Яша что-то бормотал об энергетических волнах, которые он разошлет по вселенной, собирая силы единомышленников из Норвегии, Перу и Новой Гвинеи. Катя слушала деликатно, а добрая Вера Ивановна в первый раз в жизни усомнилась в доктринах своего благоверного, померещилось ей, что она начала прозревать:

— Уж какая там Гвинея, Яша-Ашя, то ли Новая, то ли Старая! Меня следователь Петров вызывал, ознакомил со всем происшедшим. Может быть, затемнение на Борю наслали? Ты как мыслишь?

— Это точно, наслали. А Петров их орудие, Вера Ивановна; шлют ему приказания по ментальному плану, он и лепит на Борю дело.

— А с другой-то стороны вникни ты в его положение: пришел Боря к должно­стному лицу, угрожал, с кинжалом набросился. Если бы, конечно, этот враг наш, главпсихиатр, гуру вашего отпустил... Но и он не мог отпустить так просто, тут повязаны все. Или верно мне соседка шепнула: в лапу дать надо было, уж скинулись бы, я бы серьги свои продала, золотые. В конвертике бы на стол и подсунуть...





Ничего не ответил Яша. Налил рюмочку водки «Русской», приподнял, выпил: он нарочно выпил за пять минут до полуночи — бросил вызов тысячелетнему ханжеству церкви.

Петров был изысканно вежлив, просил прийти к нему завтра, назвать удобное для меня время. Наугад я вытолкнул из себя: «Одиннадцать часов». Он ответил, что закажет мне пропуск, будет ждать.

Ночь я почти не спал. Обыватель, которого вызвали к следователю, как известно, тоскливо перебирает свои грехи и провинности; у меня их было навалом: например, еще прошлым летом я ездил в глухую деревню и крестил там сыночка Васю, регистрировать же сей акт и не думал, а напротив, потому-то и ездил, что отнюдь не намеревался ничего регистрировать. Милый батюшка, подвыпивший сельский священник, промолчал, но нашлись доброхоты, сообщили, что закон служитель культа нарушил? А по номеру «Жигулей» и до меня добрались? Что еще? И что-то подсказывало: гуру, в нем все дело!

Злополучного гуру я сроду не видел, все, что я рассказываю о нем,— рекон­струкция: как ученый-палеонтолог («на-у-ка!»), я воспроизвожу его горькую жизнь по репликам Яши и Бори.

И у следователя Петрова мы говорили, конечно же, о гуру и о Боре.

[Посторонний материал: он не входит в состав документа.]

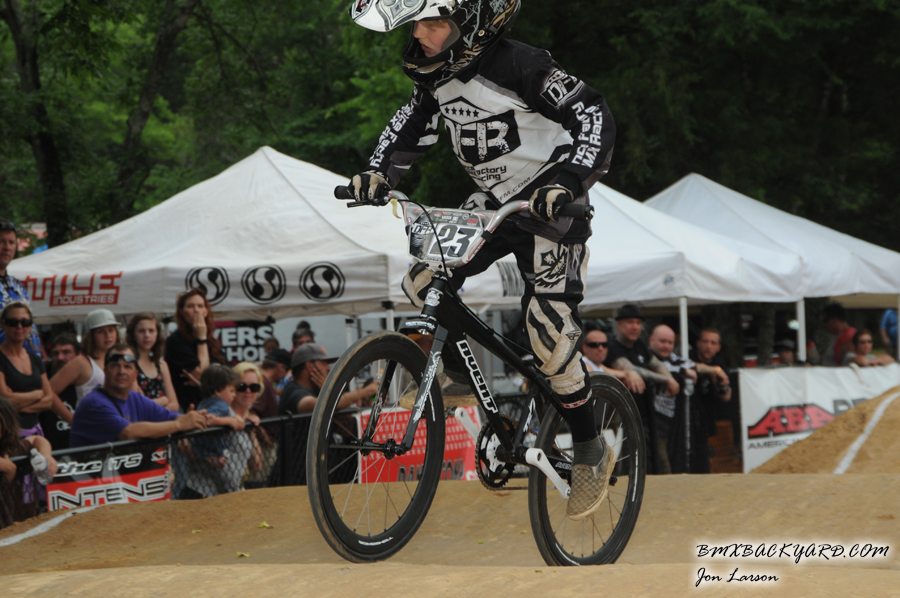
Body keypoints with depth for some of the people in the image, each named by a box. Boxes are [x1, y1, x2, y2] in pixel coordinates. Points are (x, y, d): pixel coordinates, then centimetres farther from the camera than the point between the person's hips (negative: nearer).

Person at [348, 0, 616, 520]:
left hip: (551, 204, -7)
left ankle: (591, 451, 3)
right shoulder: (437, 75, -3)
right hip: (494, 202, 7)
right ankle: (463, 377, 17)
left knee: (550, 332, -13)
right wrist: (379, 172, -3)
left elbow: (595, 117, -26)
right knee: (422, 282, -6)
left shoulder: (519, 67, -25)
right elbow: (411, 125, 15)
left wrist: (569, 181, -39)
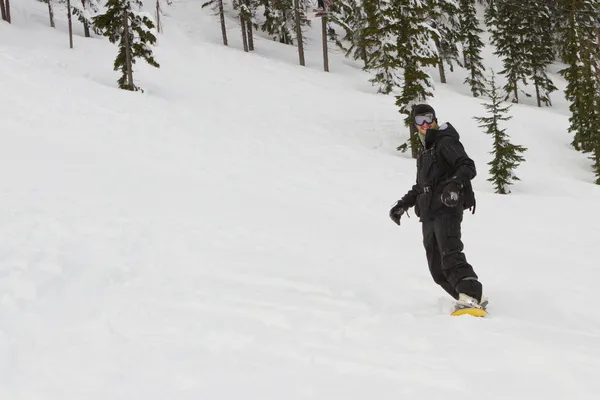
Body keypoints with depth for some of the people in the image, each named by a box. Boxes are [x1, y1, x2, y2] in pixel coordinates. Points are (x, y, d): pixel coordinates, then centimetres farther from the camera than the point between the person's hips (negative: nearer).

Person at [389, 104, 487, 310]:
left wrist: (455, 183, -31)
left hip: (446, 210, -8)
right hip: (429, 215, 8)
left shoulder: (446, 142, 2)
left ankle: (473, 295, -35)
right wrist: (403, 204, 29)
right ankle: (468, 300, 1)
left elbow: (468, 167, -13)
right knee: (438, 269, -1)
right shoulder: (425, 153, 29)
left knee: (450, 256, -26)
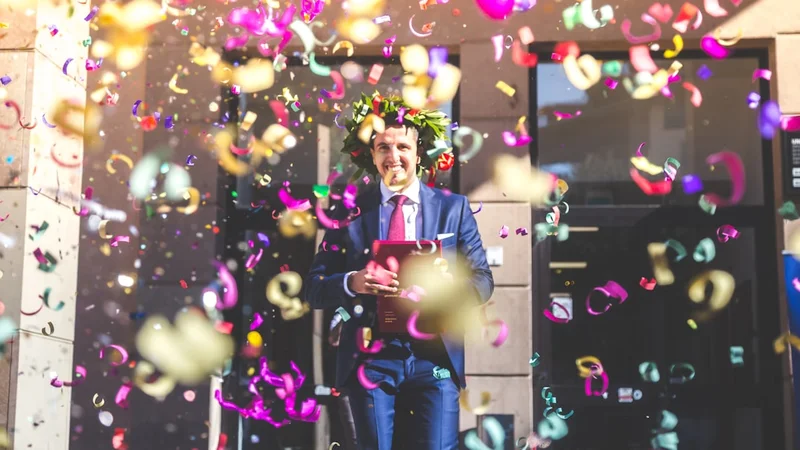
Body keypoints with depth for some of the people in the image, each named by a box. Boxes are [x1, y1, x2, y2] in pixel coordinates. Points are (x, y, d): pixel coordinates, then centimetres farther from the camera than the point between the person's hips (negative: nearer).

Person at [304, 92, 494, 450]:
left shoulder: (453, 208, 6)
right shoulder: (350, 210, 4)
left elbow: (482, 282, 5)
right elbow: (314, 288, 3)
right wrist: (352, 283, -19)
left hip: (435, 357, 0)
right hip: (370, 358, 0)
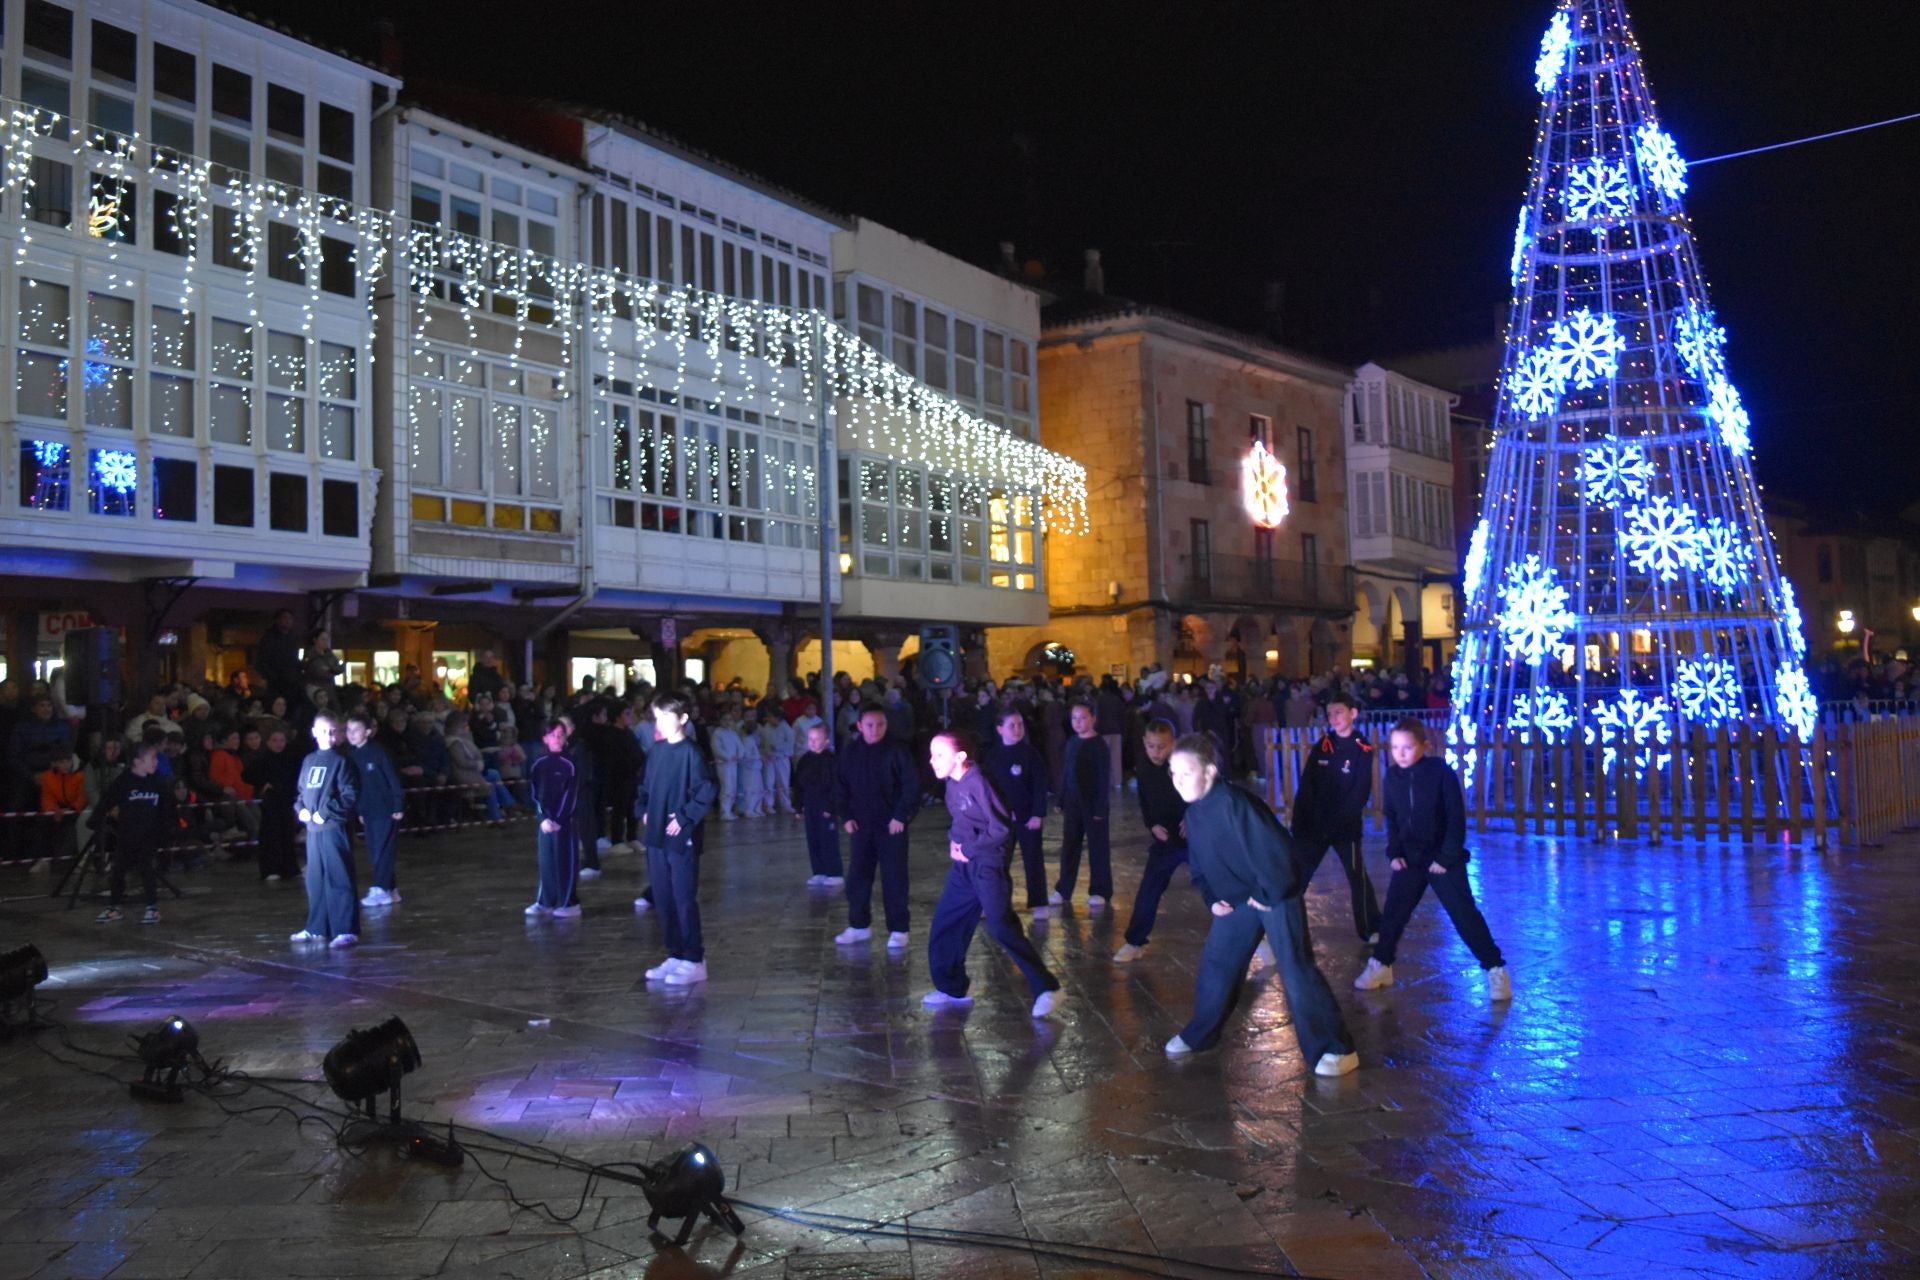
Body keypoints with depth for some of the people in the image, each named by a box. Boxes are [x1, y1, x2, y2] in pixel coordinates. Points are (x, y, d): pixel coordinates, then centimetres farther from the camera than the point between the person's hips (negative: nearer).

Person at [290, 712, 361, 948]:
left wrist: (325, 812, -15)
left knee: (339, 880, -6)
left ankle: (347, 930, -5)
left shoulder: (341, 761, -5)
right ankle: (316, 928, 24)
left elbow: (350, 796, -11)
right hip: (313, 829, 7)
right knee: (315, 881, 13)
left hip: (335, 827, -7)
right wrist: (302, 809, 3)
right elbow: (302, 791, 22)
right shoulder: (309, 761, 13)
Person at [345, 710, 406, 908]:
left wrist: (399, 806, -13)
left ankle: (380, 890, -2)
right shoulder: (351, 754, 5)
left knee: (382, 851, -6)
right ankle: (391, 889, 18)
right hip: (368, 811, 7)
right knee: (374, 853, 9)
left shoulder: (377, 752, -12)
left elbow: (393, 778, -11)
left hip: (386, 809, -7)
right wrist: (359, 811, 13)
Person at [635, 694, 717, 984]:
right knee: (663, 899, 12)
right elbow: (646, 786, 21)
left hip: (681, 838, -7)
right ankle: (675, 956, 23)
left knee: (684, 899, -2)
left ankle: (694, 961, 7)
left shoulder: (690, 752, -12)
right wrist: (644, 810, 6)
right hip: (656, 836, 7)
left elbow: (706, 792, -15)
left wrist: (684, 818, -16)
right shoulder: (656, 750, 9)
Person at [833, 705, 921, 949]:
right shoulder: (850, 752, 2)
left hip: (892, 825, -4)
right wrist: (846, 816, 2)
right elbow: (842, 787, 11)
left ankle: (898, 929, 11)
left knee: (894, 878, 1)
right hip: (861, 825, 4)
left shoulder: (896, 749, -9)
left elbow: (912, 785, -10)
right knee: (857, 877, 8)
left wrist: (901, 816, -13)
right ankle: (859, 925, 23)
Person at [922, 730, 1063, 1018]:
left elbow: (1001, 828, -21)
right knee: (944, 925, 12)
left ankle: (1046, 988, -1)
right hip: (964, 865, 9)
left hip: (988, 866, -9)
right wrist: (953, 841, 3)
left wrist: (969, 849, -13)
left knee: (1002, 927, -11)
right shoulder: (952, 784, 5)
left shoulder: (977, 782, -21)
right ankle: (951, 989, 27)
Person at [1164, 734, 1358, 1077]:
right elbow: (1199, 863, 14)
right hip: (1238, 898, 8)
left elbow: (1273, 849, -28)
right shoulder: (1193, 814, 1)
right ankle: (1199, 1034, 31)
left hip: (1275, 894, -8)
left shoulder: (1232, 802, -28)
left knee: (1295, 971, -9)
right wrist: (1212, 898, 1)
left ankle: (1335, 1050, 0)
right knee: (1215, 965, 13)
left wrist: (1267, 895, -19)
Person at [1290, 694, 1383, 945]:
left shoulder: (1363, 750, -7)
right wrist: (1299, 822, -7)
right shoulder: (1322, 745, 4)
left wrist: (1337, 822, -17)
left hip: (1346, 826, -4)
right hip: (1314, 822, 4)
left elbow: (1360, 794, -11)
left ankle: (1372, 930, 17)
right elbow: (1306, 787, 1)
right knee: (1296, 874, 5)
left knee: (1357, 877, 5)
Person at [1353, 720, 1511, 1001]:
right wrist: (1394, 853, -1)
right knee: (1393, 912, 6)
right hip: (1409, 859, 4)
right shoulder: (1392, 777, -2)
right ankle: (1381, 965, 20)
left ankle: (1495, 970, 5)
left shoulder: (1441, 772, -15)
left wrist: (1447, 857, -15)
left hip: (1444, 859, -4)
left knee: (1465, 914, -4)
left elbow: (1456, 819, -12)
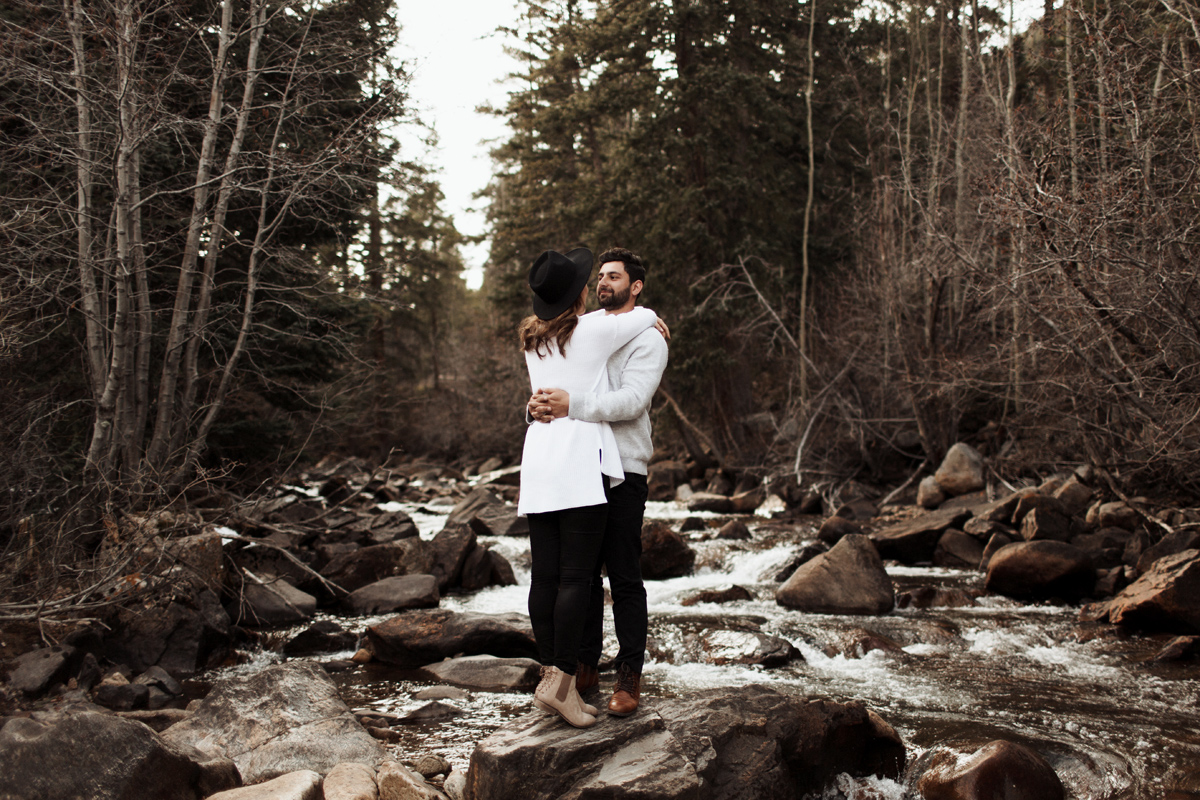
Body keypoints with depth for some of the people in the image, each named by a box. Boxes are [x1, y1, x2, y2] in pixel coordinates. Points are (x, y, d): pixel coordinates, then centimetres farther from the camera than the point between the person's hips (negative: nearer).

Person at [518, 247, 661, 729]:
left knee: (545, 576, 5)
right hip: (581, 463, -7)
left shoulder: (533, 340, 12)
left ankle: (552, 676, 10)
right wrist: (651, 320, 32)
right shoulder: (595, 330, -6)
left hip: (538, 463, 7)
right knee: (577, 577, -6)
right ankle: (558, 682, -9)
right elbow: (646, 317, 10)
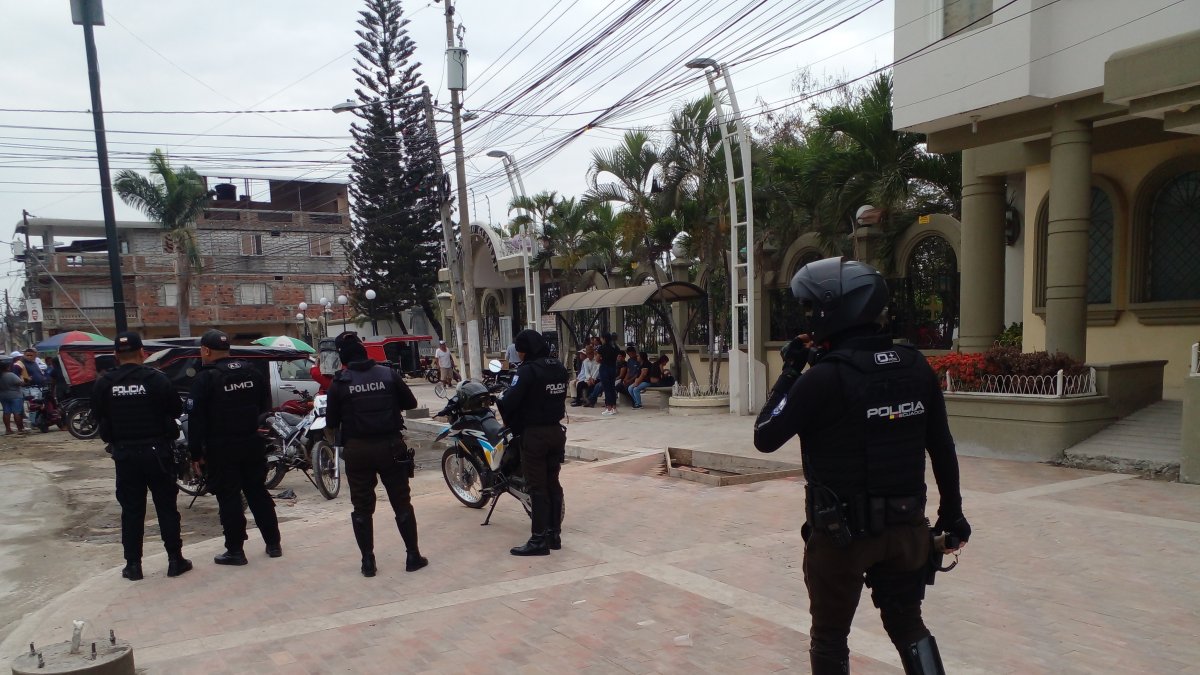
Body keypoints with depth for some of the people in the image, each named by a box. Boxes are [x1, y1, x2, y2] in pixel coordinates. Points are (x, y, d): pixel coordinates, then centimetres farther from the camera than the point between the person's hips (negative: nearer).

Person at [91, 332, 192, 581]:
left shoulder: (103, 384, -5)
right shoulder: (156, 379, -12)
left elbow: (98, 418, 4)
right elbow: (176, 409, -4)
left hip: (124, 454, 2)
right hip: (156, 451, -2)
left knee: (131, 510, 11)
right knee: (167, 507, 7)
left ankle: (133, 564, 14)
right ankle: (175, 560, 11)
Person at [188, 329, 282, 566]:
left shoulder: (205, 379, -11)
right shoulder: (253, 373, 6)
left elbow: (196, 420, -11)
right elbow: (266, 409, 12)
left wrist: (196, 453, -6)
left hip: (222, 449, -5)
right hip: (253, 445, 5)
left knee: (228, 498, 3)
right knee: (258, 493, 14)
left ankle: (235, 550, 7)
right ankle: (273, 544, 18)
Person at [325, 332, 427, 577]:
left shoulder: (339, 383, -4)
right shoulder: (389, 374, -2)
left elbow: (331, 425, 1)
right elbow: (411, 403, 7)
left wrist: (329, 433, 23)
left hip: (357, 450, 0)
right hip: (391, 446, 1)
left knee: (362, 508, 12)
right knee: (402, 503, 10)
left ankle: (368, 561, 14)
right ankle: (413, 557, 14)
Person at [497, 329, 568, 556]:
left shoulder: (528, 370, -17)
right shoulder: (560, 368, 7)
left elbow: (510, 401, -20)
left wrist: (502, 399, 0)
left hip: (535, 434, -7)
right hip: (556, 431, 7)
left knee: (537, 487, -2)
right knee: (553, 483, 14)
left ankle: (539, 540, 2)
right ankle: (554, 534, 20)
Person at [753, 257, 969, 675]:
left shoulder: (825, 377, -20)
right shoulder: (916, 367, -2)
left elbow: (765, 438, -12)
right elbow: (941, 448, 5)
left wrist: (789, 372, -3)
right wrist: (951, 511, 17)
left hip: (842, 531, -5)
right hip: (906, 526, 5)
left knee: (830, 636, 15)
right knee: (907, 624, 24)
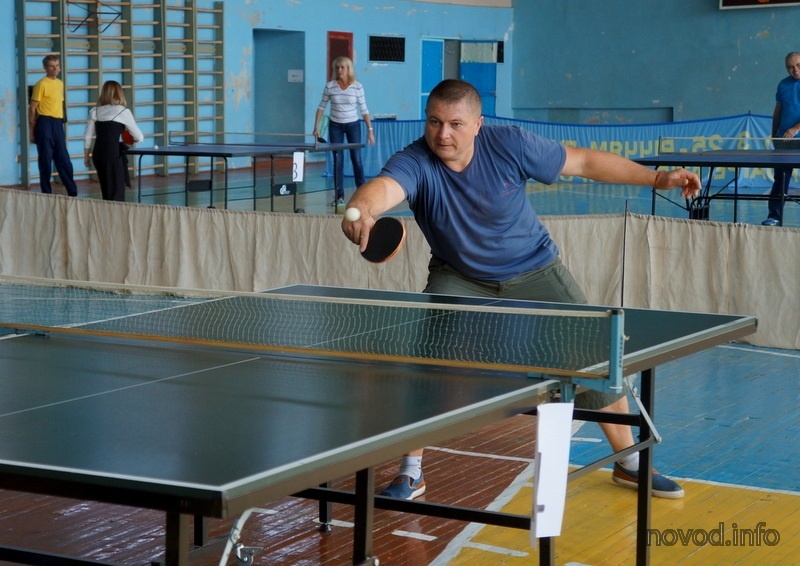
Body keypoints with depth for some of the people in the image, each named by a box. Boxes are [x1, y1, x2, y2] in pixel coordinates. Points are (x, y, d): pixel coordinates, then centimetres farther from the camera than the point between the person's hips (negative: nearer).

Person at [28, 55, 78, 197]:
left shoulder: (60, 83, 14)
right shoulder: (41, 84, -8)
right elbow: (32, 108, -8)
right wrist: (32, 130, -10)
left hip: (58, 124, 7)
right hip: (45, 124, -7)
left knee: (64, 159, 8)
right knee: (45, 159, -2)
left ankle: (72, 192, 12)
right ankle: (46, 193, 4)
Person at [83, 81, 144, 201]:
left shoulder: (95, 111, 8)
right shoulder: (123, 112, -3)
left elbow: (87, 137, 8)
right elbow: (139, 137, 4)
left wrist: (86, 156, 19)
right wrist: (134, 138, 26)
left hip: (98, 153, 5)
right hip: (113, 154, -5)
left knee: (106, 191, 15)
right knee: (116, 192, 0)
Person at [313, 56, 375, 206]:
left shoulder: (357, 86, -8)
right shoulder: (330, 86, -5)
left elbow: (364, 110, -5)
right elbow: (321, 107, 3)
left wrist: (370, 130, -8)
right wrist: (316, 126, -3)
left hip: (353, 125, -1)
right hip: (335, 126, 1)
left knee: (356, 159, 0)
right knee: (337, 161, 2)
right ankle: (339, 196, 7)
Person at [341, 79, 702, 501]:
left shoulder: (510, 145, -23)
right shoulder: (415, 163, -28)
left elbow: (582, 162, -11)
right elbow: (385, 186, -52)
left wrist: (656, 177, -14)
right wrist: (361, 209, -76)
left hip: (534, 272, 1)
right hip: (460, 280, -1)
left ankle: (629, 463, 22)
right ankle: (411, 473, -1)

Я о Бори­ном подвиге от следователя и узнал, с опозданием, потому что вообще-то слух о покушении на главного психиатра города Москвы и Московской области уже полз из учреждения в учреждение, из одной всезнающей очереди в другую. Ползли слухи, да все как-то мимо меня; и случившееся оказалось для меня сокрушитель­ной новостью: показал мне следователь фотографию — формата открытки, цвет­ную:

— Знаете ли вы этого человека?

— Знаю,— я пролепетал, а сердце упало: фотографии следователям на доб­рую память не дарят, думал я — мне уж очень хотелось так думать! — что-нибудь из быта СТОА, из отвергнутого прошлого Бори: что-нибудь стащили да сбагрили. Но угасла надежда.

А следователь — современный Порфирий Петрович — мудрствовать лукаво не стал: все мне сразу и выложил. Протокол показал, остальное и представить себе недолго.

— А Иванова вы знали? Общаться с ним приходилось?

Чистосердечно открещиваюсь: в глаза не видал Иванова, авантюристом его считаю, духовным растлителем, хотя, может быть, и несчастен он в чем-то.

— А Гундосов говорил, что... Да нет, не будем это фиксировать.

Что же мог говорить Гундосов, поручик Сытин, граф Сен-Жермен? Неужели обо мне говорил что-нибудь? Но зачем? Хотел показать, как солидно у них там дело поставлено: даже, дескать, доцент из УМЭ к ним захаживал.